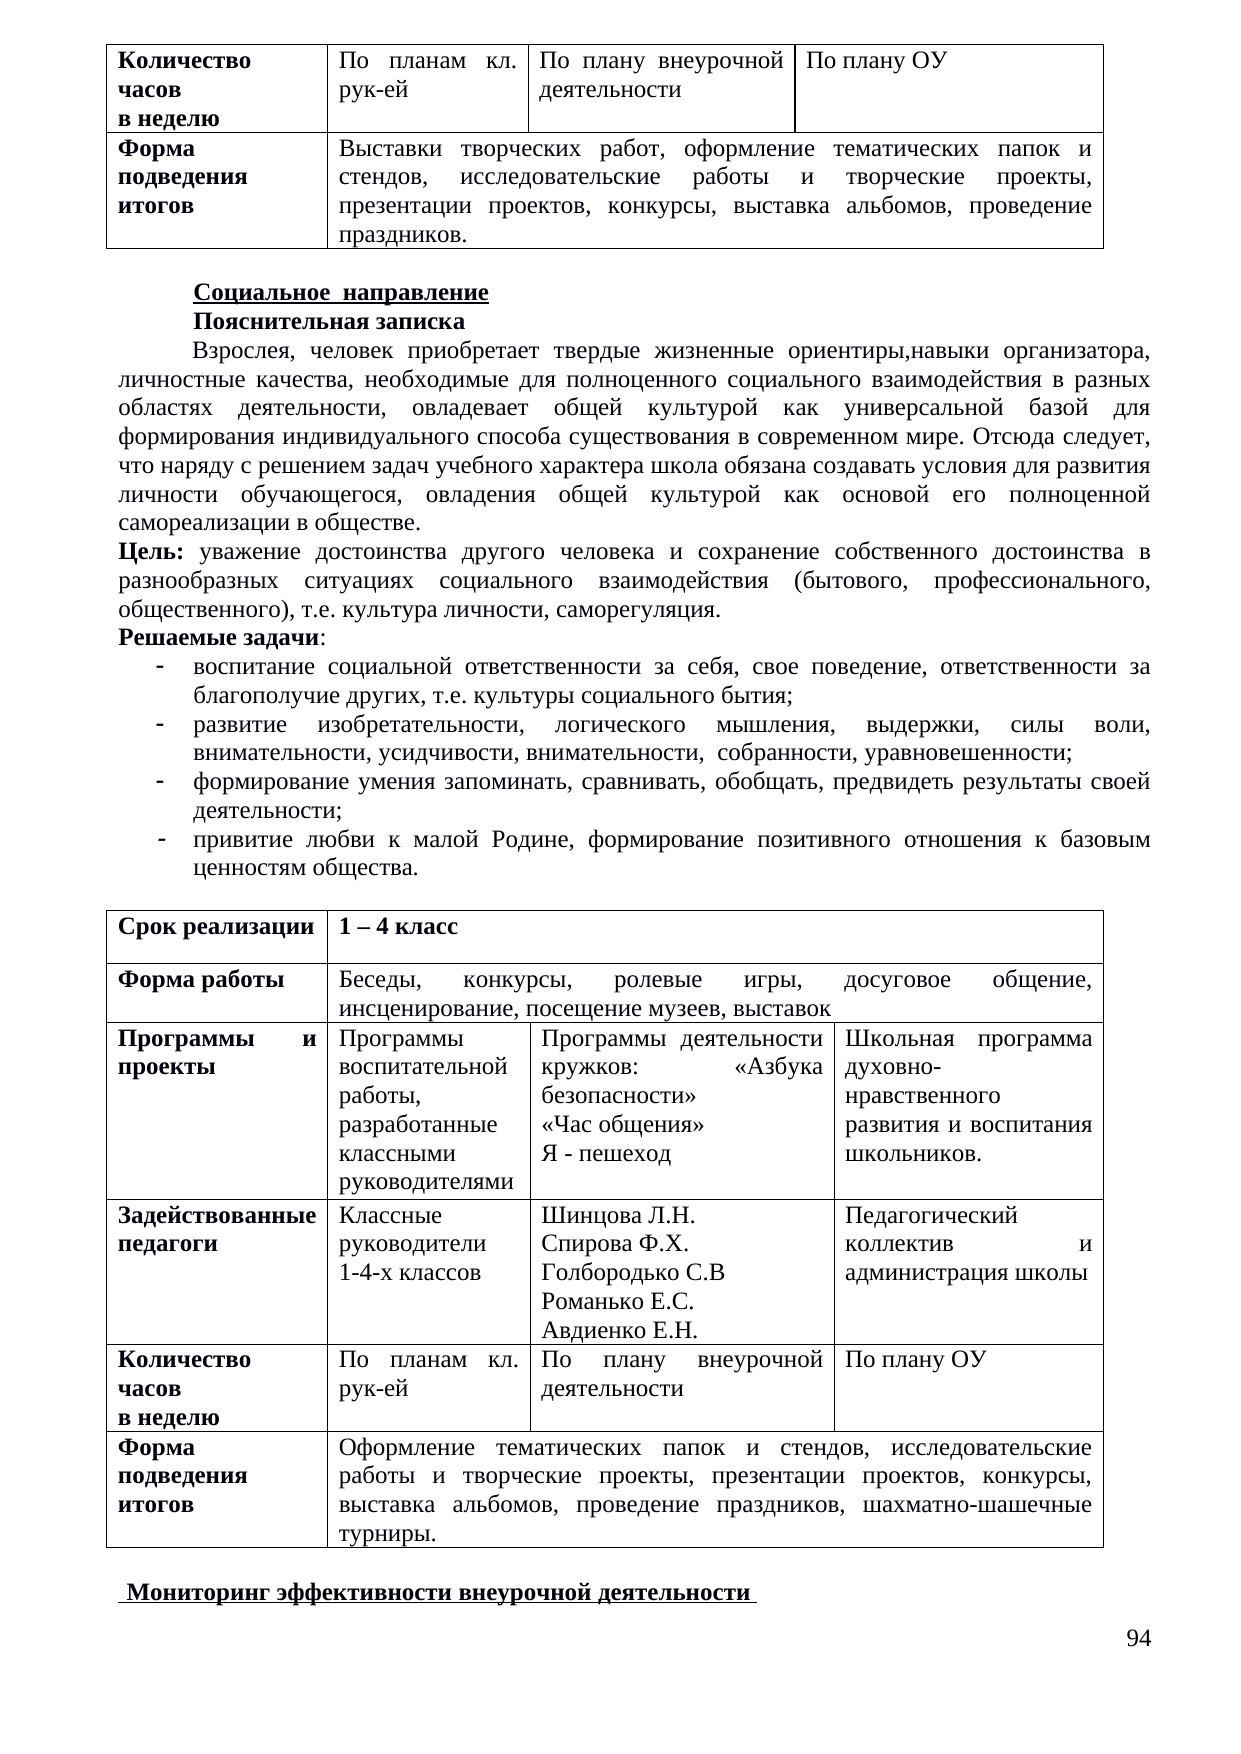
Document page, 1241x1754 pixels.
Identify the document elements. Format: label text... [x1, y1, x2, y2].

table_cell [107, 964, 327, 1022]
list воспитание социальной ответственности за себя, свое поведение, ответственности за благополучие других, т.е. культуры социального бытия; [156, 651, 1152, 709]
text Цель: уважение достоинства другого человека и сохранение собственного достоинства в разнообразных ситуациях социального взаимодействия (бытового, профессионального, общественного), т.е. культура личности, саморегуляция. [118, 536, 1152, 622]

■ HOW TO COMPLETE THIS TASK ■
Once the pictures are set aside, write out the entries verbatim.

■ SOLUTION FOR THIS TASK ■
Document page, 1241x1754 pixels.
Identify the document elements. Format: label text... [x1, y1, x2, y2].

table_cell [107, 964, 327, 1022]
list воспитание социальной ответственности за себя, свое поведение, ответственности за благополучие других, т.е. культуры социального бытия; [156, 651, 1152, 709]
text Цель: уважение достоинства другого человека и сохранение собственного достоинства в разнообразных ситуациях социального взаимодействия (бытового, профессионального, общественного), т.е. культура личности, саморегуляция. [118, 536, 1152, 622]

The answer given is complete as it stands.